Comments Kelly made when talking about the move shine an interesting light on why it is being done:
“We were very analytical and sat down as a staff and watched the tape, went over everything,” Kelly said. “We had a couple days to kind of digest where we are, and I think offensively we need to be better and we just need to make a move. And it’s really not, it’s not Blaine’s fault. I think it’s just as a group offensively we need to be better in a lot of ways so we’re going to see what we can do and make a move here. It’s really one of the only maneuvers we can make based on our depth.”
It sounds more like the 49ers decided they had to do something and that this was the only thing they could do. It has nothing to do with confidence in Kaepernick or belief that he can be the fire that sparks the offense. Just the fact it is easier to change out the quarterback than it is the offensive line, running backs, and wide receivers.
But he must be better than Gabbert, right? He can’t possibly be worse—can he?
That makes it sound as if Kaepernick might not be ready to play.
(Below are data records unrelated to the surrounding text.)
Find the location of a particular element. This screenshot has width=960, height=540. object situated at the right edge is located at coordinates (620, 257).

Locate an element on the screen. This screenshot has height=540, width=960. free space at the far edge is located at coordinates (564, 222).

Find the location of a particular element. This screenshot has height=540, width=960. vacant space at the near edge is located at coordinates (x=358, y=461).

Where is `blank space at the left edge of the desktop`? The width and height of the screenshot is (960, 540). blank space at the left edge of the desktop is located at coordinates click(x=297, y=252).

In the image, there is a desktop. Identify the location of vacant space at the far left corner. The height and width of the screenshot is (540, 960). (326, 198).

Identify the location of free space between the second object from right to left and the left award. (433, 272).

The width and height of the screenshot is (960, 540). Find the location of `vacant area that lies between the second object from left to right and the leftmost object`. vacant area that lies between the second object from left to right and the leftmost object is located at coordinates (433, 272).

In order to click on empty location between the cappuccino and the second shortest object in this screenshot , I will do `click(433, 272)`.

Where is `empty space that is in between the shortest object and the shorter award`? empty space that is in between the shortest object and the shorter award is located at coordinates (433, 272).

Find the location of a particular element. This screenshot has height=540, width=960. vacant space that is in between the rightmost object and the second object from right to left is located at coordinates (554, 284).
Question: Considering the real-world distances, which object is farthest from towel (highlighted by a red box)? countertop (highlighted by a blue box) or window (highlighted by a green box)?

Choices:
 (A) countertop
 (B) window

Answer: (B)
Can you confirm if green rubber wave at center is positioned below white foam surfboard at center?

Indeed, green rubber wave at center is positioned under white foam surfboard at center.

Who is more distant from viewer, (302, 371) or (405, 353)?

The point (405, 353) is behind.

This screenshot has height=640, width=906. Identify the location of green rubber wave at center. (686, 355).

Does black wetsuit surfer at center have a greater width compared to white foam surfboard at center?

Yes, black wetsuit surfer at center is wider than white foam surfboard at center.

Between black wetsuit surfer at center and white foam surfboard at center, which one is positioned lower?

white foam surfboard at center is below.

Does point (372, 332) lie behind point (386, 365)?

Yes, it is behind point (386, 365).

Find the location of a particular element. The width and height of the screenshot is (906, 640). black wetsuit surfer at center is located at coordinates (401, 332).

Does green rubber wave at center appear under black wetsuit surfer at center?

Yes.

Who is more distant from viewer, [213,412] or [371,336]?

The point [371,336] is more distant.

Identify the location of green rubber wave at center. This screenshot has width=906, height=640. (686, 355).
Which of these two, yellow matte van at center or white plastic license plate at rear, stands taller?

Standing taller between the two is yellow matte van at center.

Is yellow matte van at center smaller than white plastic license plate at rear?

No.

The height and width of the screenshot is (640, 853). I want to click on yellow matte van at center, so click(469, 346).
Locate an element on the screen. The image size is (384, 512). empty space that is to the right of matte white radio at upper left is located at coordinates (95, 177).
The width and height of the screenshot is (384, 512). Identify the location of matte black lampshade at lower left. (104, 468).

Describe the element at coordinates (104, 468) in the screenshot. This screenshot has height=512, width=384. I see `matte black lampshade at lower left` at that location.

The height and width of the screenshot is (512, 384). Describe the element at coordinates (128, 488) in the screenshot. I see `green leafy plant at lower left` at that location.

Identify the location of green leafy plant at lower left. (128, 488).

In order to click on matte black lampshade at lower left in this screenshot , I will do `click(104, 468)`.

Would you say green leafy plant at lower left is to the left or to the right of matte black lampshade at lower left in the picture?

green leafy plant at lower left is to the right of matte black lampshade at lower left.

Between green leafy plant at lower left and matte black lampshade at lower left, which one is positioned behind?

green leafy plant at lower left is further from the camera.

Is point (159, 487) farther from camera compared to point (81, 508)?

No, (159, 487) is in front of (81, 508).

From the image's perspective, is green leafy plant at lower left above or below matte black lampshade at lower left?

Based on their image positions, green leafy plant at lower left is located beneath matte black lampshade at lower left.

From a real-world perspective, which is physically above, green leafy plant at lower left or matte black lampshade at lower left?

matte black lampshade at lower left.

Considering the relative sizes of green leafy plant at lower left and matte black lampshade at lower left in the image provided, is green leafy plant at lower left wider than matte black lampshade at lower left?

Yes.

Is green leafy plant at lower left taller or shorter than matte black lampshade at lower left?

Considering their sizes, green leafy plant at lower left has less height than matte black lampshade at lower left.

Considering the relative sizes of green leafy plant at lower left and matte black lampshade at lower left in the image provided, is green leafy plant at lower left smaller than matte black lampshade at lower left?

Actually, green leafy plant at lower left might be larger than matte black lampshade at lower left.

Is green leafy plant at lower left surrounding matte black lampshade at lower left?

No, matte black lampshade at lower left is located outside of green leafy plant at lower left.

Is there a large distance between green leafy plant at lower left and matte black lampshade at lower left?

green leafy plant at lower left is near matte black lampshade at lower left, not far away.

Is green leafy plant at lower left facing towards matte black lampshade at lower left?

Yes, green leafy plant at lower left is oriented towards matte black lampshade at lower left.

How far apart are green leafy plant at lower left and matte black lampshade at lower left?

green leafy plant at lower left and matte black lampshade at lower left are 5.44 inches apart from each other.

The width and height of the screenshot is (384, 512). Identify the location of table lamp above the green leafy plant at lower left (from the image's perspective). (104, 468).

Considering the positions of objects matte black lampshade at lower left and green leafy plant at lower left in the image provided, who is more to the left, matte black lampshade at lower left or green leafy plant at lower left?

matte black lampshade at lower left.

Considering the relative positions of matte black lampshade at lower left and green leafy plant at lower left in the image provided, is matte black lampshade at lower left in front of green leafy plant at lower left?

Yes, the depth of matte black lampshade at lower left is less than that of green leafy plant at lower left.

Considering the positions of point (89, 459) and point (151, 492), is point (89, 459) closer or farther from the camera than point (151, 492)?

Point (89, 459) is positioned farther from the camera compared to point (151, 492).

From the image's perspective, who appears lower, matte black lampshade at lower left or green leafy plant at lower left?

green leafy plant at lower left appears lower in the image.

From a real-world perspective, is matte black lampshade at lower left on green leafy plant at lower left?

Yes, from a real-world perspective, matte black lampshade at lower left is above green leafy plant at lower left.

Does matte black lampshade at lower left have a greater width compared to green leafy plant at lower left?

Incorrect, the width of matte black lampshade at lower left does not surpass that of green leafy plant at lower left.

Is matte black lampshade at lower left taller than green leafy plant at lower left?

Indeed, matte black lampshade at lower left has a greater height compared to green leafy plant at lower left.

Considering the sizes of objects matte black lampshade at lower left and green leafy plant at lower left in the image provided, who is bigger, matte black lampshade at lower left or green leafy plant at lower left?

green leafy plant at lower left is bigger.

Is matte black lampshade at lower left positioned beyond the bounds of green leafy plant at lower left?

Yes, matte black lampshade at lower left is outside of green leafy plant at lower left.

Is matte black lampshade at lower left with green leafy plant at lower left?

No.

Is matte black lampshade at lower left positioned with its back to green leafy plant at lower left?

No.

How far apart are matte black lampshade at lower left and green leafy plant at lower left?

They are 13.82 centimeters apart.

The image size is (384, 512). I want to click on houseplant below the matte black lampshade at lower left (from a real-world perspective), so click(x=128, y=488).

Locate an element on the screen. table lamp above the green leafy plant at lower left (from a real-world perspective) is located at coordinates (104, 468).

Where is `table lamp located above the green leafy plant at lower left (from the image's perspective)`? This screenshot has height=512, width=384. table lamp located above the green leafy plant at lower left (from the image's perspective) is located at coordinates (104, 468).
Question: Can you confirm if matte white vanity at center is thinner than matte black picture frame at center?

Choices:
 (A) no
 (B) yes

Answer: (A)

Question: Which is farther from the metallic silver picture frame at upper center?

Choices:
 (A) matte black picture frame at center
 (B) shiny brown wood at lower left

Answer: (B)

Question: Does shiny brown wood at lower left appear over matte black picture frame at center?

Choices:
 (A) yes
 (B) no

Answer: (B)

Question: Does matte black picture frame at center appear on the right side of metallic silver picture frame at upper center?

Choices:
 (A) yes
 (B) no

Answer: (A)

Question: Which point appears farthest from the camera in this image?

He may want to (every player wants to) but physically he is not where he needs to be—just like Chip Kelly has been saying.
“He physically is not where he was pre-injury,” Kelly said. “Before that, he was a little bit bigger, a little bit faster and a little bit stronger. He will admit that. He’s worked as hard as anybody I’ve ever been around in terms of his rehab.” So—what can fans expect?
Probably a lot more of what they have been seeing, if not worse than what they’ve been seeing.
Kelly’s offense runs off of quick decisions and even faster, accurate passes. Strength was never a concern with Kaepernick in the past, but it has been Kelly’s primary concern with Kaepernick. He has never been an accurate passer which is going to be abundantly clear as he tries to connect with the very average receivers the 49ers currently have on the roster.
His best chance to make a difference is going to be in the running game, but teams already know what he is capable of. Everyone is going to game plan to take away his running lanes and make him beat them throwing—something he has never been good at.
While a change needed to be made, the 49ers might have been better to wait a week and throw Kaepernick in against the Tampa Bay Buccaneers rather than the Buffalo Bills. Running lanes will certainly be hard to come by, and Rex Ryan will likely put a ton of pressure on Kaepernick to make sure he doesn’t have the chance to work any of the cobwebs out.
His last start came almost a calendar year ago; a 27-6 loss to the Rams (November 1; he was 20-41 for just 162 yards).